>>>
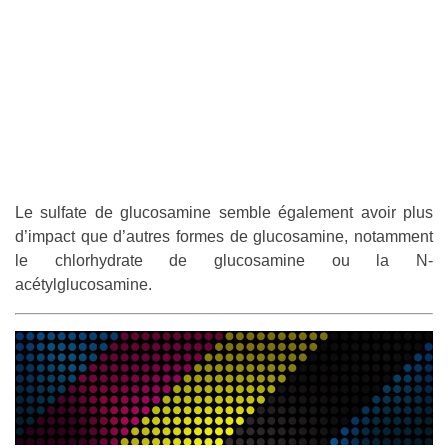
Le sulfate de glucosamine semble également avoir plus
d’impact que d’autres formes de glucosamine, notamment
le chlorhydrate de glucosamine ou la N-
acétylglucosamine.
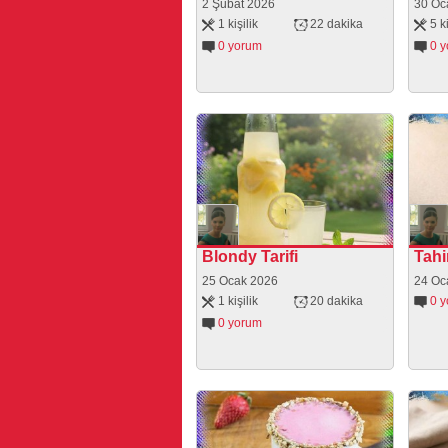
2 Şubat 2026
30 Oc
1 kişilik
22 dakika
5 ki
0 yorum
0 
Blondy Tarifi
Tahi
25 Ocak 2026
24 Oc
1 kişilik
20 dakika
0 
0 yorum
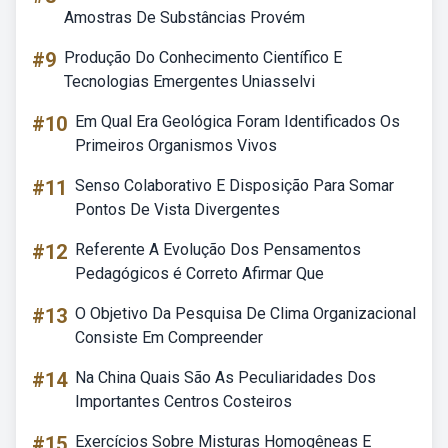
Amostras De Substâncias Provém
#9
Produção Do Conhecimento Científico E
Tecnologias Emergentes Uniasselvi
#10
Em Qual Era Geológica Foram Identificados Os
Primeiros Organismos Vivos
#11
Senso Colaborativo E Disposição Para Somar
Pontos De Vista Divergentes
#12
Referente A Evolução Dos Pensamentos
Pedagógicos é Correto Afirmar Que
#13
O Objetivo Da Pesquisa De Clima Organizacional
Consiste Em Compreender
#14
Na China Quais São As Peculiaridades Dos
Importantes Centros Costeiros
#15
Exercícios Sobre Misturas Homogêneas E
<<<
→ **Task details**
Reproduce the lines from the one containing "2 Şubat 2026" through the end of the records, inclusive, substituting "2 kişilik" for every "1 kişilik" and changing nothing else. Leave the pictures out of your answer.

→ **Result of this exercise**
2 Şubat 2026
30 Oc
2 kişilik
22 dakika
5 ki
0 yorum
0 
Blondy Tarifi
Tahi
25 Ocak 2026
24 Oc
2 kişilik
20 dakika
0 
0 yorum
Amostras De Substâncias Provém
#9
Produção Do Conhecimento Científico E
Tecnologias Emergentes Uniasselvi
#10
Em Qual Era Geológica Foram Identificados Os
Primeiros Organismos Vivos
#11
Senso Colaborativo E Disposição Para Somar
Pontos De Vista Divergentes
#12
Referente A Evolução Dos Pensamentos
Pedagógicos é Correto Afirmar Que
#13
O Objetivo Da Pesquisa De Clima Organizacional
Consiste Em Compreender
#14
Na China Quais São As Peculiaridades Dos
Importantes Centros Costeiros
#15
Exercícios Sobre Misturas Homogêneas E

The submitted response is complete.